You may be wondering why I chose the name Thirty Years Young for my blog. Well, the name actually popped in my head before I had the idea to create a blog.
That phrase came to me after many conversations I’ve had with friends about aging, youthfulness, and the expectations of women in today’s world.
Last fall, I had my second baby, Jana. This also came with the decision to become a stay-at-home mom. Actually, I still work as a freelance writer, so I guess I’m a work-from-home mama now.
Last April, I turned thirty.
In the days leading up to my birthday, so many people asked me about my feelings on turning thirty.
These questions made me feel as if I was about to turn a million years old. Or as if I was on the verge of a major life shift that everyone else seemed to know about but me.
Perhaps this is true for some people, but it sure wasn’t the case for me.
I turned thirty. And guess what?
The world kept spinning. Just like it always had.
In fact, I actually felt more grounded. During my early twenties, I didn’t have a care in the world. I truly lived in the moment. I never went to bed early. I made plans to fill every free moment. I worked hard, but I played hard too. And this was unstable. I was always uneasy or anxious, and I was my own worst critic.
I was always looking for the next exciting thing.
This lifestyle can only take you so far.
As I approached my late twenties, I felt that shift. Maybe this was the shift everyone warned me about when I turned thirty. I’m still not sure.
But I found myself wanting to stay home. I preferred a quiet night on the porch over a night shouting over a loud table. And it seemed like most of my friends also felt this way, too.
Of course there are still nights where we get together and act like we’re 18 again, but that’s just not sustainable anymore. We all have homes, families, pets, spouses, intense jobs, and responsibilities. And this is just the way life is now. It’s the cycle of life. It’s how we all stay sane.
So when I turned thirty, I didn’t feel any different.
This got me thinking.
Why does everyone around me seem to put so much pressure on this milestone birthday?
What is it about turning thirty that causes us frustration, regret, or even anxiety? Why does this age cause such a commotion, especially for us women?
It’s no secret that we live in a world where comparison breeds uneasiness and discomfort. What’s that Teddy Roosevelt said?
“Comparison is the thief of joy.”
And this man was right on the money.
We spend so much time invested in everyone else’s lives, sometimes I think we might forget to live our own. We scroll through our social media feeds to look at the latest trends, staring at someone’s better outfit or someone else’s bigger home. And we often wonder why we don’t have those things. That’s when the jealousy stifles our progress. It puts unrealistic ideas in our heads. It causes us to re-evaluate the dreams we thought we had and the progress we thought we’ve made.
And when we turn thirty, it escalates for some reason. It’s all about whose married, whose career has taken off, whose children are the happiest (or even just who has children), who has this, and who has that.
We’re officially teenagers when we’re 13. We can drive when we’re 16. We can buy cigarettes and enlist when we are 18. We can drink when we are 21. We can rent a car when we are 25.

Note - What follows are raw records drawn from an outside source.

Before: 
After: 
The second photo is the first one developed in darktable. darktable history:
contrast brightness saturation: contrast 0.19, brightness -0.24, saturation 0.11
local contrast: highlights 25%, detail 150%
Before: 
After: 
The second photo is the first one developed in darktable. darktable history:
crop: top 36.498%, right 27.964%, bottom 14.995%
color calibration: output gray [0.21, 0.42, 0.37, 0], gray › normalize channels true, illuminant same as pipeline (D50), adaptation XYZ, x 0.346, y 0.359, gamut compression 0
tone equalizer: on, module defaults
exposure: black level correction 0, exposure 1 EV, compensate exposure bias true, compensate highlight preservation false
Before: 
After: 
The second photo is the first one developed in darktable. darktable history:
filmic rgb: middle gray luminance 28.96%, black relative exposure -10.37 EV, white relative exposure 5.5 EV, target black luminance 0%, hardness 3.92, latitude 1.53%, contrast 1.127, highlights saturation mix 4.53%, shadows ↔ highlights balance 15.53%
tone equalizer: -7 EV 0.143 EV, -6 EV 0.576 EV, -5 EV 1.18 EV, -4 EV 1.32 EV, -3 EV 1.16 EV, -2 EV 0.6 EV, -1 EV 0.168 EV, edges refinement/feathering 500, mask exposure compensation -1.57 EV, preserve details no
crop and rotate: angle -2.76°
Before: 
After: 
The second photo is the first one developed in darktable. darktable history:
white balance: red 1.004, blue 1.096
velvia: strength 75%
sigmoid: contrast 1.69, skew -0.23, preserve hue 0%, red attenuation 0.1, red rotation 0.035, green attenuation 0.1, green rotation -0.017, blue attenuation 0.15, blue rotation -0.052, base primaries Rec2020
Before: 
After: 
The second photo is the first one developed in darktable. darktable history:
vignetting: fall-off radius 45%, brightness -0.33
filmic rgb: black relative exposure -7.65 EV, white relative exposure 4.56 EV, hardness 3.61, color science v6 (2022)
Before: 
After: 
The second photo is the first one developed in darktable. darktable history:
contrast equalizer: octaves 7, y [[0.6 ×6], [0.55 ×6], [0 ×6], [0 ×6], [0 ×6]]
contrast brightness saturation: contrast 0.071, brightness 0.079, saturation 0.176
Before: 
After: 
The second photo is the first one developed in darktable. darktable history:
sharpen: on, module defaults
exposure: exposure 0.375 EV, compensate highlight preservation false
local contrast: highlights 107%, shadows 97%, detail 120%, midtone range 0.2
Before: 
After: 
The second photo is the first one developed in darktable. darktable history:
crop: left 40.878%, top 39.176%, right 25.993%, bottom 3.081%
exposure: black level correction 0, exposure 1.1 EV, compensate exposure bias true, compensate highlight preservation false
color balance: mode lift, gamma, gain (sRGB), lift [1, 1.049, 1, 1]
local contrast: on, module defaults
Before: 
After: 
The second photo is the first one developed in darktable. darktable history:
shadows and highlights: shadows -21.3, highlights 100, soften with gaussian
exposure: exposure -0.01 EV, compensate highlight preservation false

So why is 30 the official age where you need to have everything figured out or own that house with that metaphorical white picket fence?
Who decided this for us?
And why do people continue to shove this belief down our throats as this day approaches?
We should only be concerned with one thing.
Are you happy?
This is really the only important question you need to ask yourself.
In fact, you should always be asking this question, regardless of the day and regardless of your age.
If you answer no, the reason isn’t because you are thirty. It’s something else. And you’ll figure it out in time.
But for now, society needs to stop putting pressure on women turning this age.
Stop asking women a million questions about marriage, relationship status, babies, more babies, weddings, and other future plans. Many of us still want more even though we have happiness and fulfillment already. Turning thirty shouldn’t be this hurdle that we seem terrified to jump. As if there’s extreme danger on the other side.
When you turn thirty, you are just that. Thirty.
And you still have plenty more years left in you.
So I challenge everyone to stop saying they are thirty years old. There is nothing old about this age.
It’s time to embrace your youthful thirties. To those of you who are approaching this age, don’t be afraid. Be excited. To those of you who’ve already turned this age, enjoy it. Savor it. And be happy with where you are at. Stop looking around you to see what everyone else is doing.
I promise you that if you keep trying to keep up with the Joneses, you will always be running.
It’s time to stop running and chasing after other people’s goals. It’s time to embrace YOUR youth, YOUR life, and YOUR happiness. It’s time to look ahead at all that you have left.
It’s time to be thirty years young.
It has a much better ring to it anyways, right?